Geni e o Zepelim - Letícia Sabatella (Chico Buarque)

Letícia Sabatella interpreta com maestria “Geni e o Zepelim“de Chico Buarque no espetáculo Alma Boa De Lugar Nenhum de Carlos Careqa. Porto Alegre, 2011. Geni e o Zepelim De tudo que é nego torto Do mangue e do cais do porto Ela já foi namorada. O seu corpo é dos errantes, Dos cegos, dos retirantes; É de quem não tem mais nada. Dá-se assim desde menina Na garagem, na cantina, Atrás do tanque, no mato. É a rainha dos detentos, Das loucas, dos lazarentos, Dos moleques do internato. E também vai amiúde Co’os os velhinhos sem saúde E as viúvas sem porvir. Ela é um poço de bondade E é por isso que a cidade Vive sempre a repetir: “Joga pedra na Geni!
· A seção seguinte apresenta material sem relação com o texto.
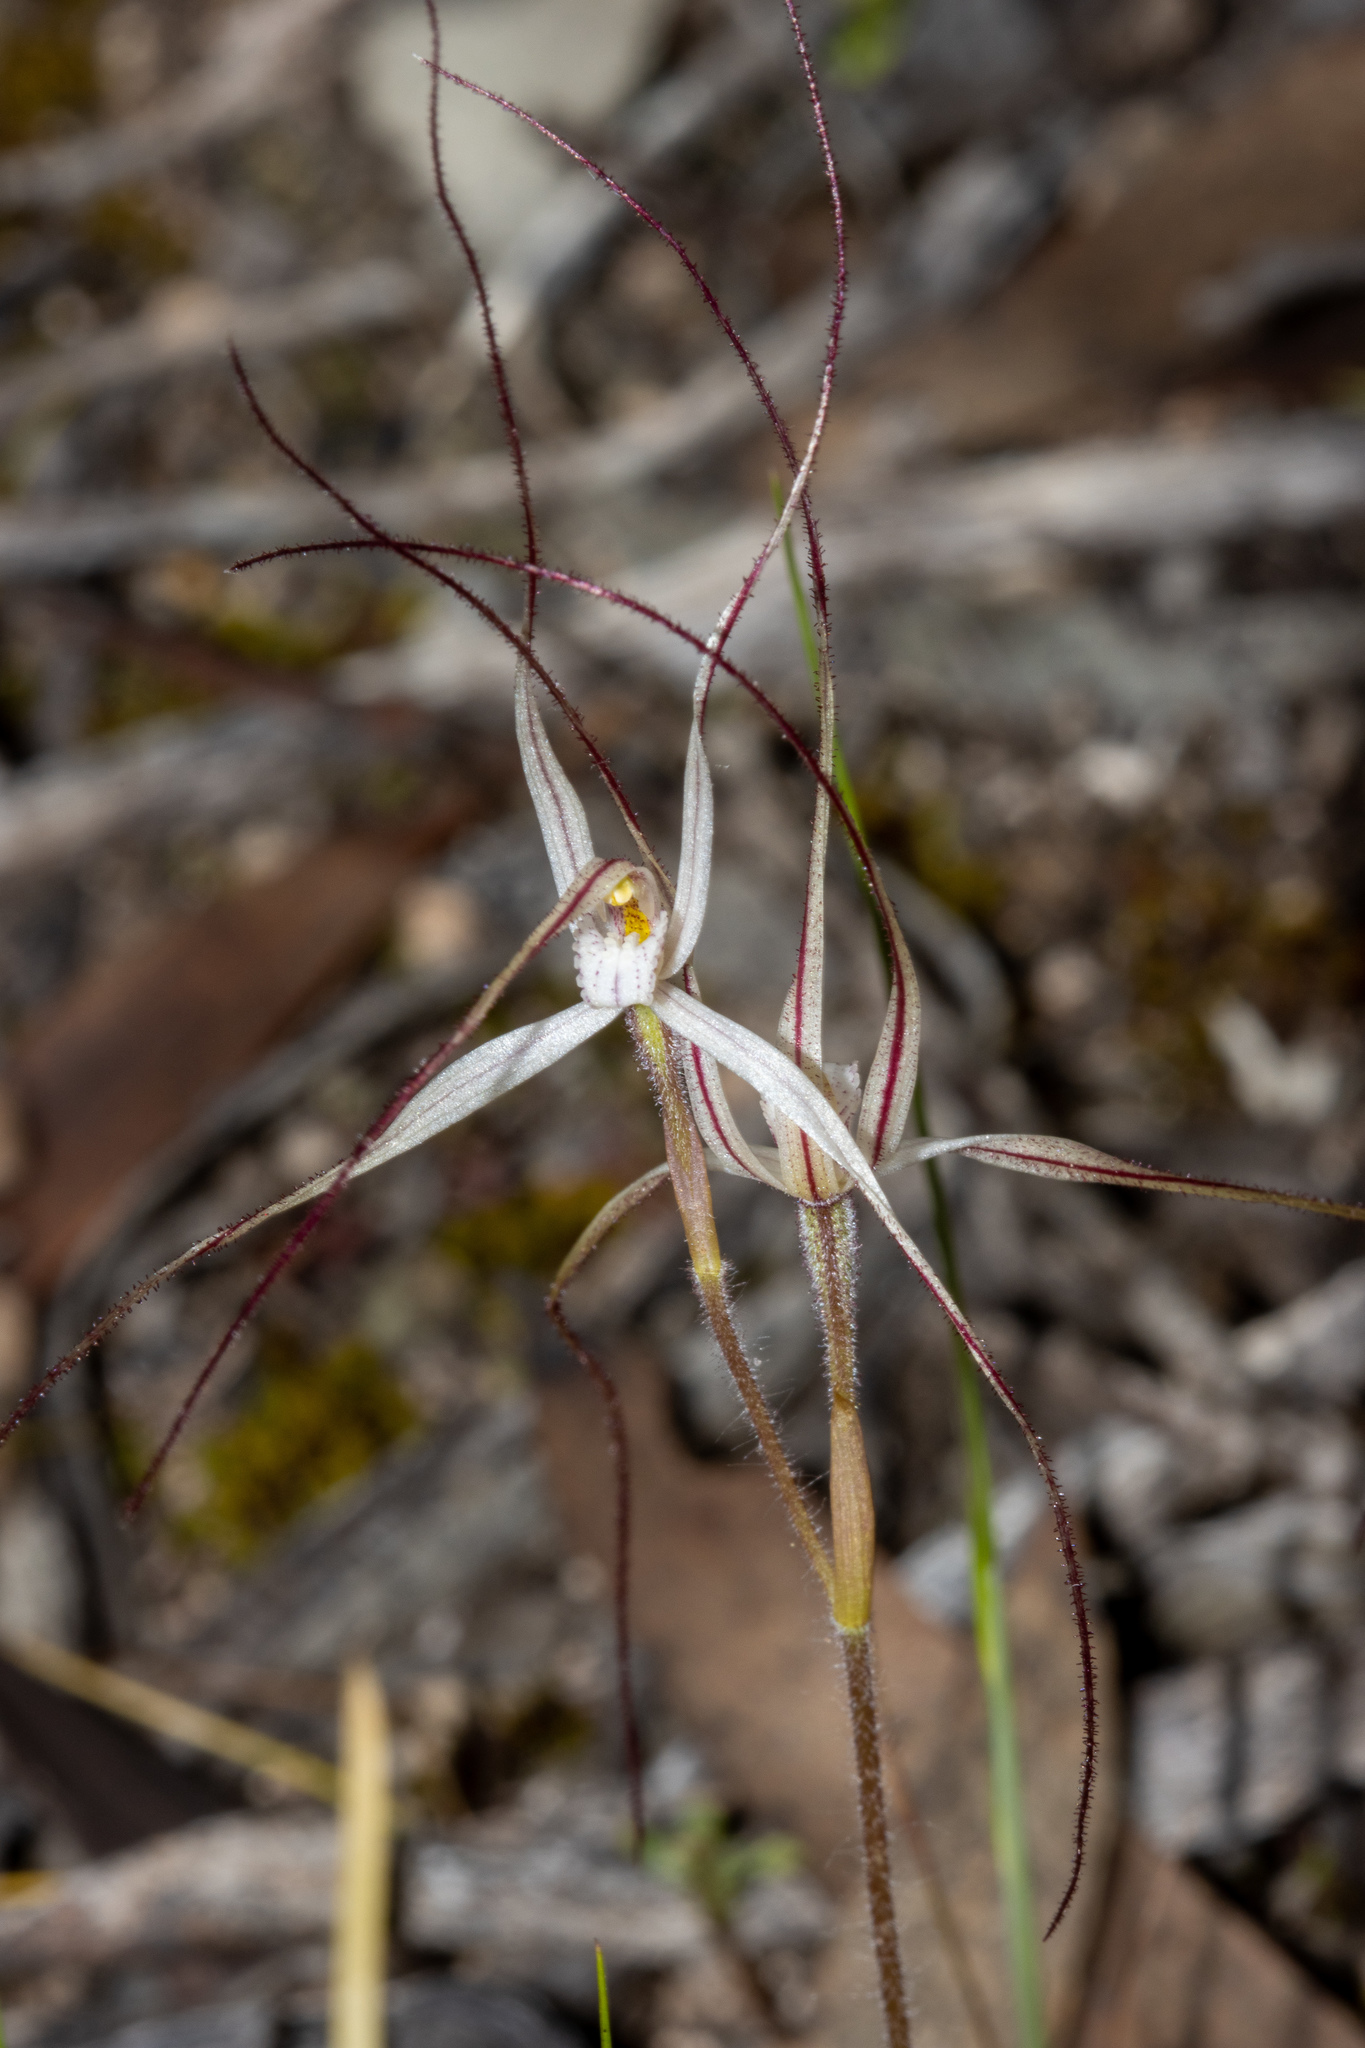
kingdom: Plantae
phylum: Tracheophyta
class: Liliopsida
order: Asparagales
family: Orchidaceae
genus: Caladenia
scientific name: Caladenia capillata
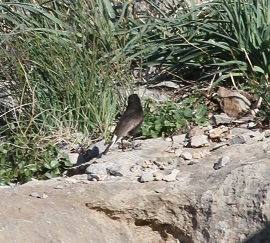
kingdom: Animalia
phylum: Chordata
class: Aves
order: Passeriformes
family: Muscicapidae
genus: Oenanthe
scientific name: Oenanthe leucura
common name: Black wheatear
Joga pedra na Geni! Ela é feita pra apanhar! Ela é boa de cuspir! Ela dá pra qualquer um! Maldita Geni!“ Um dia surgiu, brilhante Entre as nuvens, flutuante, Um enorme zepelim. Pairou sobre os edifícios, Abriu dois mil orifícios Com dois mil canhões assim. A cidade apavorada Se quedou paralisada Pronta pra virar geleia, Mas do zepelim gigante Desceu o seu comandante Dizendo: “Mudei de ideia! Quando vi nesta cidade Tanto horror e iniquidade, Resolvi tudo explodir, Mas posso evitar o drama Se aquela formosa dama Esta noite me servir“. Essa dama era Geni! Mas não pode ser Geni! Ela é feita pra apanhar; Ela é boa de cuspir; Ela dá pra qualquer um; Maldita Geni! Mas de fato, logo ela, Tão coitada e tão singela Cativara o forasteiro. O guerreiro tão vistoso, Tão temido e poderoso Era dela, prisioneiro. Acontece que a donzela (E isso era segredo dela), Também tinha seus caprichos E ao deitar com homem tão nobre, Tão cheirando a brilho e a cobre, Preferia amar com os bichos. Ao ouvir tal heresia A cidade em romaria Foi beijar a sua mão: O prefeito de joelhos, O bispo de olhos vermelhos E o banqueiro com um milhão. Vai com ele, vai Geni! Vai com ele, vai Geni! Você pode nos salvar! Você vai nos redimir! Você dá pra qualquer um! Bendita Geni! Foram tantos os pedidos, Tão sinceros, tão sentidos, Que ela dominou seu asco. Nessa noite lancinante Entregou-se a tal amante Como quem dá-se ao carrasco. Ele fez tanta sujeira, Lambuzou-se a noite inteira Até ficar saciado E nem bem amanhecia Partiu numa nuvem fria Com seu zepelim prateado. Num suspiro aliviado Ela se virou de lado E tentou até sorrir, Mas logo raiou o dia E a cidade em cantoria Não deixou ela dormir: “Joga pedra na Geni! Joga bosta na Geni! Ela é feita pra apanhar! Ela é boa de cuspir! Ela dá pra qualquer um! Maldita Geni!